The transfer of assets for the benefit of one or several more qualified or masculine senior heirs to the detriment of the others is likely to create imbalances in the distribution of the succession, especially when the company is the main element of the predecessor’s estate. When there are several heirs, it is recommended to take each heir into consideration. The principle of equality should therefore take precedence for the transfer of the company’s assets, meaning the transfer in equal parts to all the descendants. To achieve this, the predecessor can proceed with the equal distribution of his estate through his will. This will is binding on all the heirs, who must respect its provisions.

Conclude a shareholders’ agreement

To ensure the company’s survival following its transfer and anticipate the difficulties that are likely to arise between heirs, a shareholders’ agreement can be concluded between the heirs, which governs the relations between the company’s new shareholders. The agreement will contribute to ensuring a smooth transition of the assets, or to minimizing conflicts when an unexpected situation occurs. There are generally operational, financial and capital clauses in this type of agreement.

To ensure the company’s survival following its transfer and anticipate the difficulties […] a shareholders’ agreement can be concluded between the heirs,

Prepare a succession agreement

The predecessor can also decide to obtain the agreement of his descendants while he is alive on the way in which to divide up his estate, in the form of a succession agreement. This approach is in particular recommended in the event of a preferential transfer of the company’s assets by the predecessor to only one of his descendants, in order to avoid difficulties arising related to the violation of the reserved portion of the estate. Consequently, through this agreement, the predecessor’s heirs can agree to the family business being taken over by one of the heirs and define the terms of this takeover (free of charge or in exchange for compensation, for example). The signing of the succession agreement will thereby ensure the continuity of the company’s activity.

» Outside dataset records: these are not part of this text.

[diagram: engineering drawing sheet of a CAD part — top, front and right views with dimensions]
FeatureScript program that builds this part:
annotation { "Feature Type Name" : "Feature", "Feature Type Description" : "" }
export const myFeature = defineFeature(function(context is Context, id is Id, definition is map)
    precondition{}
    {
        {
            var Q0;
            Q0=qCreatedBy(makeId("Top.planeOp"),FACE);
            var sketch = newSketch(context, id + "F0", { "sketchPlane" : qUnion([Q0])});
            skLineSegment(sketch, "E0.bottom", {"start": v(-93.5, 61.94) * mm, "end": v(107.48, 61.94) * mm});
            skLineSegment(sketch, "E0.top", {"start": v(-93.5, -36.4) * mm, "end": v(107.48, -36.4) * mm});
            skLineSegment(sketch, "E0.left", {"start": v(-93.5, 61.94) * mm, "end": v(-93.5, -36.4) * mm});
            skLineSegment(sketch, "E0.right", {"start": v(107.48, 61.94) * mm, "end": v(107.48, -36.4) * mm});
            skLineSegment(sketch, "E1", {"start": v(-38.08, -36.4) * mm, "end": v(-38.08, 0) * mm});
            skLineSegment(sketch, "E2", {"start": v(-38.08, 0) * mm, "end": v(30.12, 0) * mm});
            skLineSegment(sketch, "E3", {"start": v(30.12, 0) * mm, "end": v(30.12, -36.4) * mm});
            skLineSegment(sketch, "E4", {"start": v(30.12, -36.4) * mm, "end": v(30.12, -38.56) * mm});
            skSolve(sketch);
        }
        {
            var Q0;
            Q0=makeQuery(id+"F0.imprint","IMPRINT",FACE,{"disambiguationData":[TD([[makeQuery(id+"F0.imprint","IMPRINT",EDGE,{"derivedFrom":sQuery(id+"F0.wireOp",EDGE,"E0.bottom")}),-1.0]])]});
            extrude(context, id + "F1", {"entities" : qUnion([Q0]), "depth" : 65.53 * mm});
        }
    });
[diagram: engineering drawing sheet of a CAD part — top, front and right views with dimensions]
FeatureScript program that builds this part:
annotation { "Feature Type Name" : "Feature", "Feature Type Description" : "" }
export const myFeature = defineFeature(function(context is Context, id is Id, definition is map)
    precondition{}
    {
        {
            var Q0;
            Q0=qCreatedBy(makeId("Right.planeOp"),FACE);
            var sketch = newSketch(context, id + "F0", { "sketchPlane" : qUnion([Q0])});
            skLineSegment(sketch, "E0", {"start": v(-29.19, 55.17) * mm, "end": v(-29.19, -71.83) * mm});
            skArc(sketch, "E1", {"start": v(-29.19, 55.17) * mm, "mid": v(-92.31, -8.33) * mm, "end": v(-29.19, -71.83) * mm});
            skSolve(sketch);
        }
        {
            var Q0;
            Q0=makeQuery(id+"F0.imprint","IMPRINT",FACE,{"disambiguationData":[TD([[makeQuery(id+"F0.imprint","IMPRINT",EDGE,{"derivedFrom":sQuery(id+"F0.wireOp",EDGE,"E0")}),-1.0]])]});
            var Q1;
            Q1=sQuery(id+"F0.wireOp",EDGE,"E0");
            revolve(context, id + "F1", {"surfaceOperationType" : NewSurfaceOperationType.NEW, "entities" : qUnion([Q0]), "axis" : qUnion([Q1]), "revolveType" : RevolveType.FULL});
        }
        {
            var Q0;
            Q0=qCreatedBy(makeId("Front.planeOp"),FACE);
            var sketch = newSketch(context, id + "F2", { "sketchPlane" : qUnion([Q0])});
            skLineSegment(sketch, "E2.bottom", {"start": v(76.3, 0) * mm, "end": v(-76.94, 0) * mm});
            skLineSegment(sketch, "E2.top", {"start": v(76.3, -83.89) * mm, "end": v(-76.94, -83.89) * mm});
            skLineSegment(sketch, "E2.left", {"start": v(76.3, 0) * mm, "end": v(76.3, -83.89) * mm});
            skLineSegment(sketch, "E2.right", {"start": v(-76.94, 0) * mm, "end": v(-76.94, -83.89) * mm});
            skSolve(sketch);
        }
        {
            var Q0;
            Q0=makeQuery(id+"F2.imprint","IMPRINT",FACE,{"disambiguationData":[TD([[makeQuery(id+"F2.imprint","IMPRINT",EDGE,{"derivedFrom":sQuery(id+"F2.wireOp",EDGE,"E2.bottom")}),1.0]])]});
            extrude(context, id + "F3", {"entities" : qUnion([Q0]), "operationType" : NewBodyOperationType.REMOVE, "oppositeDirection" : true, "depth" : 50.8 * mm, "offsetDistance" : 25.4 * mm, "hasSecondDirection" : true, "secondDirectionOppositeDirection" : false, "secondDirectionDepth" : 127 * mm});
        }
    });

Managerial transfer of the company

The transfer of the company’s assets is not necessarily aligned with the transfer of managerial powers. Various practices therefore need to be implemented to ensure the latter.

Adopt a family charter

A family charter is an agreement established within the family, which consists of shared values and guidelines which are binding on its members.

This instrument is even more necessary when some of the company’s shareholders are not family members. It also provides for the role of institutions which may intervene in the director’s succession process (family meeting, family council, Board of Directors, etc.). The family charter thereby fosters a common understanding of the succession rules by all the company’s stakeholders, in order to avoid any future friction that is likely to paralyze the director’s succession process and jeopardize the sustainability of the company.

Provide for an internal succession plan

The various phases of the succession process must be structured in a formal succession plan, which ensures the continuity of the company’s activity. The aim of this plan must be to ensure that the required management competencies and capacities are available to replace the outgoing director. The content of the succession plan depends on each company and the difficulties that are likely to arise during the succession process of its director. Various principles generally govern the succession of the director (initiation, phasing, intervention of external consultants, inclusive acceptance process, transition process, etc.).